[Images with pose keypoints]
######

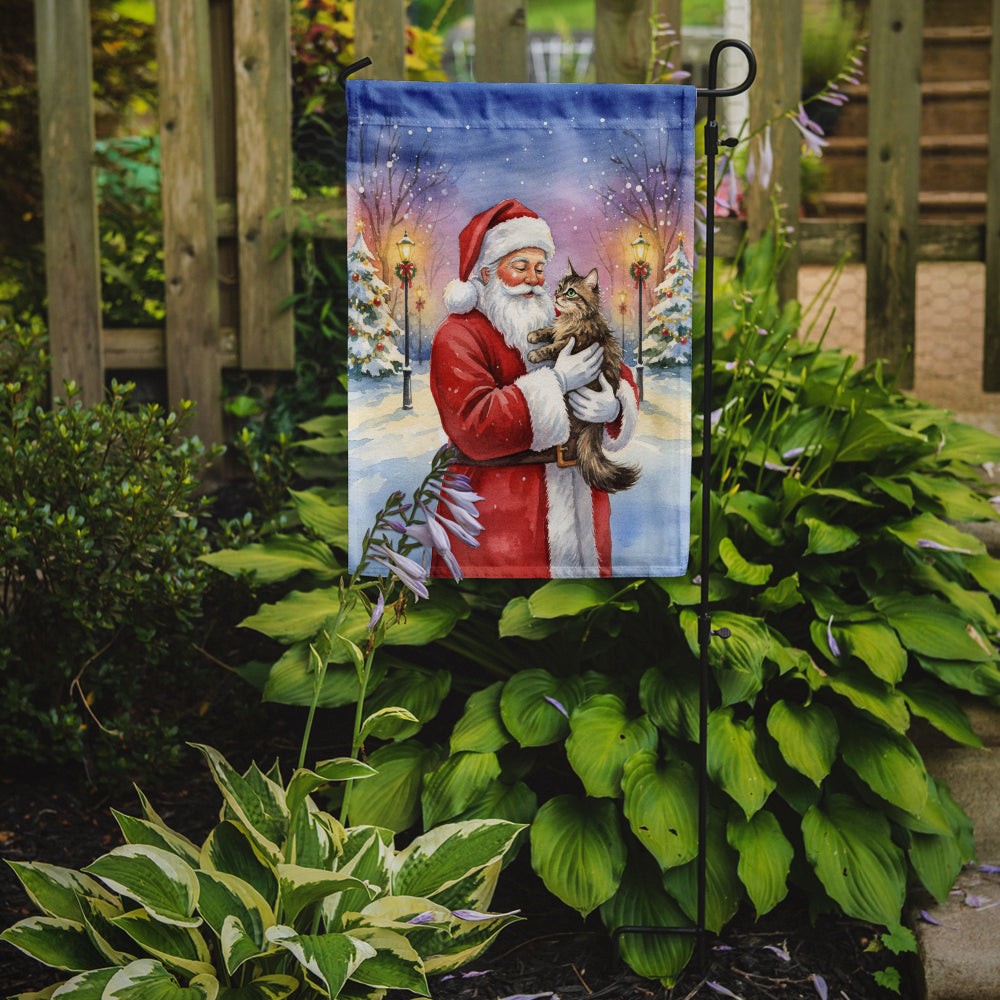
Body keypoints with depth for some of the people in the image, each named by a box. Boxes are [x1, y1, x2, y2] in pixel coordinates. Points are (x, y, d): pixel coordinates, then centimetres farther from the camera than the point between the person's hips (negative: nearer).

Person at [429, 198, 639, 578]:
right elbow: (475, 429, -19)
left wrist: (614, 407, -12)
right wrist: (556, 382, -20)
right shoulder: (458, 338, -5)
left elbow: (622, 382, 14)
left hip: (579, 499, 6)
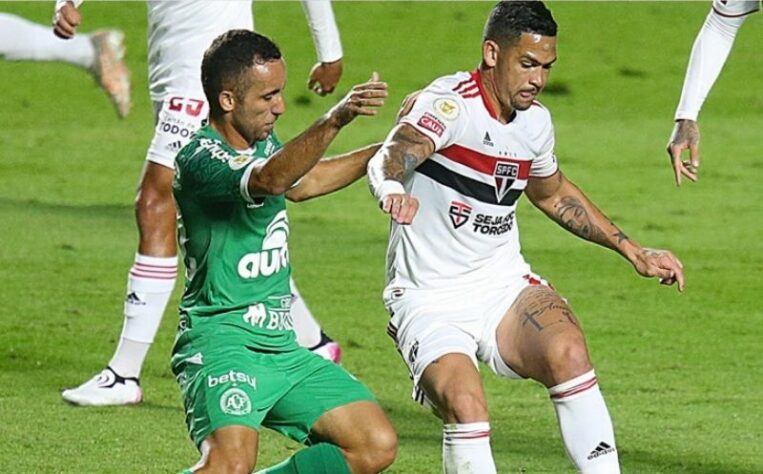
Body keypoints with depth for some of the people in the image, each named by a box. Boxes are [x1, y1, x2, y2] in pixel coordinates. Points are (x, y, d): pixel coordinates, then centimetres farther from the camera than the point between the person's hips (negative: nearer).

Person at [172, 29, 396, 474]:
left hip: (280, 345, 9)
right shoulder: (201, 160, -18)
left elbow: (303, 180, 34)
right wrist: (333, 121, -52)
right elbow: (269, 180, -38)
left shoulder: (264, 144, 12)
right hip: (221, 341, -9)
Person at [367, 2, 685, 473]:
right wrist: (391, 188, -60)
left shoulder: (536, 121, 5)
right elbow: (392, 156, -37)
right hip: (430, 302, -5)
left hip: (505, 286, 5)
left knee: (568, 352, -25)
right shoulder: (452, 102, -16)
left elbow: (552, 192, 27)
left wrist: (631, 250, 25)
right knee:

######

Exercise:
Rewrite all the lines of the records above, requests included. Multiply every number in the answers (the x and y pixel coordinates and the depth values) by 0.2 and round to whole numbers, halves up, while leaving the numbers in the requests unchanged and leaving out the pictures.

Exercise solution:
Body keypoints with depth for some of the people in the image, each named by a box. Boxes are [x1, y1, x2, y2] in pixel coordinates. Points are (x, y, d): pixel coordinates, then centimetres farther from the camera than the point between the person's hips (negative: nearer).

Person at [429, 198, 639, 578]:
right elbow: (95, 86, -4)
left wrist: (123, 81, -2)
right wrist: (111, 76, -4)
right shoulder: (92, 68, -1)
left elbow: (124, 76, 3)
left hip: (116, 100, 1)
Body keypoints with depth for some of the people in the image, each named by a box. Boxes are [x1, y1, x2, y2] in pixel coordinates. Points are (x, y, d): pixel coordinates, then centimetres farther from the camera than the point between the person's hips (negative: nearer).

Person at [172, 29, 396, 474]:
left hip: (56, 69, 2)
right shoulder: (40, 32, -4)
left elbow: (61, 36, 7)
right wrist: (67, 24, -10)
right elbow: (54, 36, -8)
left shoulder: (53, 29, 2)
right hip: (44, 68, -2)
Person at [367, 2, 685, 473]:
right wrist: (78, 38, -12)
left shoulder: (107, 24, 1)
right elbow: (78, 31, -7)
right hip: (86, 60, -1)
left hip: (101, 57, 1)
left knee: (114, 70, -5)
right shoulder: (90, 20, -3)
left elbow: (110, 38, 5)
left wrist: (126, 50, 5)
right knee:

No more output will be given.